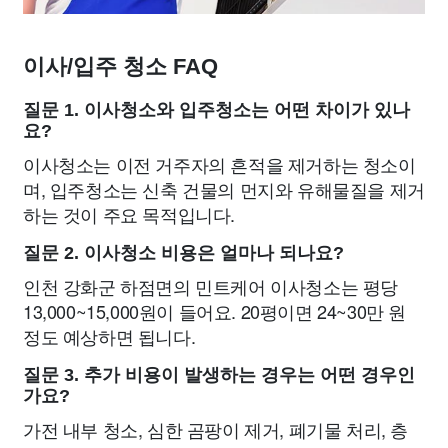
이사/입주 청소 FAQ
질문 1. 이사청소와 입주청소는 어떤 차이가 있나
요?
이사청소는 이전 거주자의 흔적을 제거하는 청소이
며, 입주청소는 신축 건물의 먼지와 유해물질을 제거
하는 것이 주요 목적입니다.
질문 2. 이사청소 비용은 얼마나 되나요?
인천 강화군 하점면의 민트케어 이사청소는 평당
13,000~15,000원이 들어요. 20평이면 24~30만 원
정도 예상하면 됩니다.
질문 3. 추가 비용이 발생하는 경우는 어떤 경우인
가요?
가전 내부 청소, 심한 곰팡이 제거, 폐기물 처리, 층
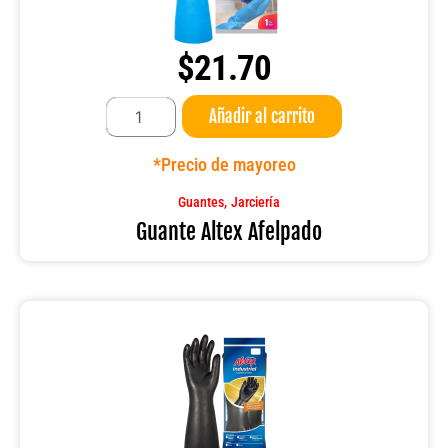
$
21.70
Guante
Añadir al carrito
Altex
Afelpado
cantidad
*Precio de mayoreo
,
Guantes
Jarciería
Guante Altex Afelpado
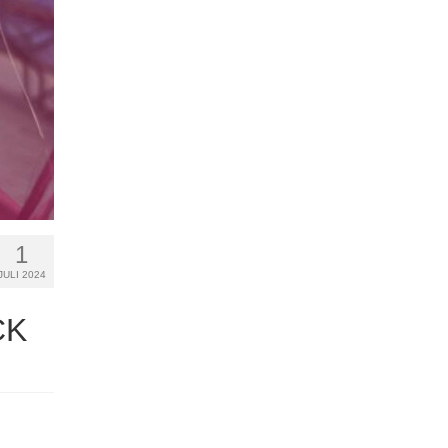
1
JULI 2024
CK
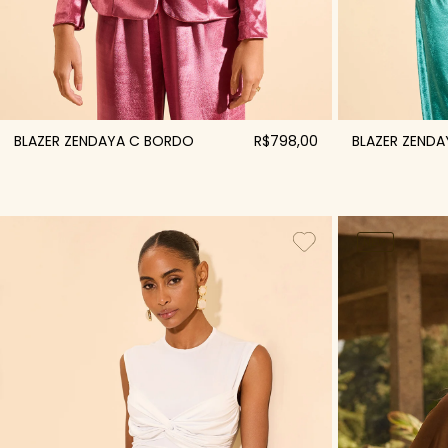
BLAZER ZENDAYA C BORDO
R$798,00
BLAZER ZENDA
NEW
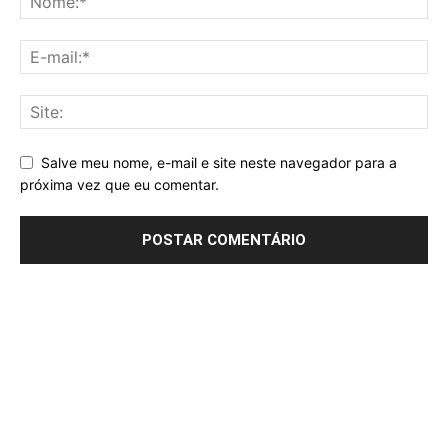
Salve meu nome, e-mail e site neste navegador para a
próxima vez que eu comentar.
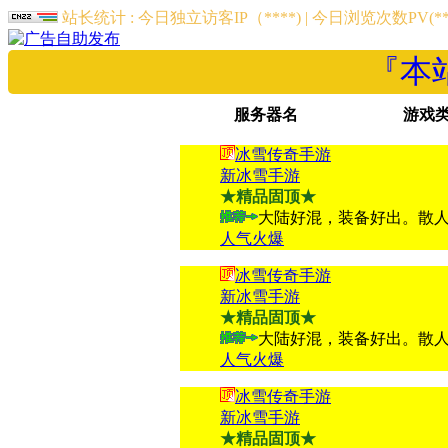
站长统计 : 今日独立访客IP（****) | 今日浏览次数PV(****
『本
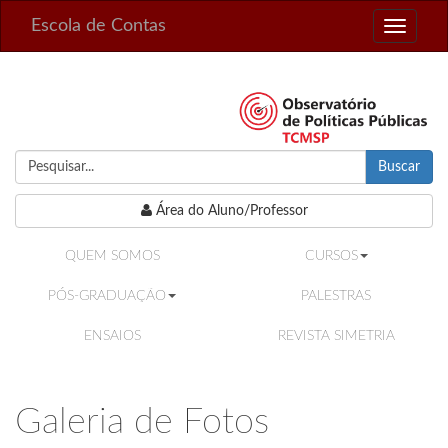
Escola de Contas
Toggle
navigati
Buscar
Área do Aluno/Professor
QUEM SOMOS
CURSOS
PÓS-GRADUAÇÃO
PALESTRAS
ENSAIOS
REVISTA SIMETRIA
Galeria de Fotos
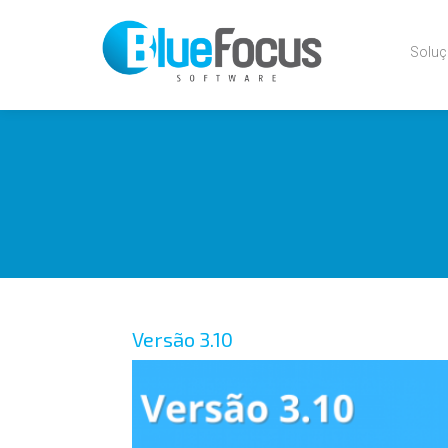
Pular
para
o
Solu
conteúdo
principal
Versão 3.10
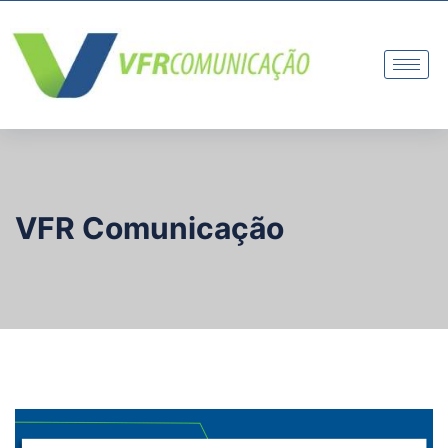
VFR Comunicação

==

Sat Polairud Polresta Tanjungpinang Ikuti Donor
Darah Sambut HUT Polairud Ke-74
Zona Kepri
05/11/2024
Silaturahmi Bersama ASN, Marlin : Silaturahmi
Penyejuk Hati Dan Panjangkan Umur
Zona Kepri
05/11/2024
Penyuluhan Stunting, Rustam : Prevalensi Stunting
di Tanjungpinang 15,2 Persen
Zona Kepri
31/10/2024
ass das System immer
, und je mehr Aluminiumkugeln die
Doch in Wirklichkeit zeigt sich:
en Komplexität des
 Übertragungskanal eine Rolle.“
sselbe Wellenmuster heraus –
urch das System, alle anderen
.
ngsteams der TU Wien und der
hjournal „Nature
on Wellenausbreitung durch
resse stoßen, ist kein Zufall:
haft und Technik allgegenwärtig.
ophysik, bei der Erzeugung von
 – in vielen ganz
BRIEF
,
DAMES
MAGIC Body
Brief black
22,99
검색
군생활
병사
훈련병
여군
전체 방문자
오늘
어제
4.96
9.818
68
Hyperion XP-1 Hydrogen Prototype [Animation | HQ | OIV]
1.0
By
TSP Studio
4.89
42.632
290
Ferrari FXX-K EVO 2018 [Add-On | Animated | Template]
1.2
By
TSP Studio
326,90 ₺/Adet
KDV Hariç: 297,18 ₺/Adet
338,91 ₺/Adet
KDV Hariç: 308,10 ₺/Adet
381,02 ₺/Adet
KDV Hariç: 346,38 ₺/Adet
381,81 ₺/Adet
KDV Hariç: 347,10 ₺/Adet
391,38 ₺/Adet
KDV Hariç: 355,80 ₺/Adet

* [What is expected]
Return only the stretch of the material above from the line holding "mehr Aluminiumkugeln die" through the line holding "KDV Hariç: 355,80 ₺/Adet", copied exactly.

* [Output for this task]
, und je mehr Aluminiumkugeln die
Doch in Wirklichkeit zeigt sich:
en Komplexität des
 Übertragungskanal eine Rolle.“
sselbe Wellenmuster heraus –
urch das System, alle anderen
.
ngsteams der TU Wien und der
hjournal „Nature
on Wellenausbreitung durch
resse stoßen, ist kein Zufall:
haft und Technik allgegenwärtig.
ophysik, bei der Erzeugung von
 – in vielen ganz
BRIEF
,
DAMES
MAGIC Body
Brief black
22,99
검색
군생활
병사
훈련병
여군
전체 방문자
오늘
어제
4.96
9.818
68
Hyperion XP-1 Hydrogen Prototype [Animation | HQ | OIV]
1.0
By
TSP Studio
4.89
42.632
290
Ferrari FXX-K EVO 2018 [Add-On | Animated | Template]
1.2
By
TSP Studio
326,90 ₺/Adet
KDV Hariç: 297,18 ₺/Adet
338,91 ₺/Adet
KDV Hariç: 308,10 ₺/Adet
381,02 ₺/Adet
KDV Hariç: 346,38 ₺/Adet
381,81 ₺/Adet
KDV Hariç: 347,10 ₺/Adet
391,38 ₺/Adet
KDV Hariç: 355,80 ₺/Adet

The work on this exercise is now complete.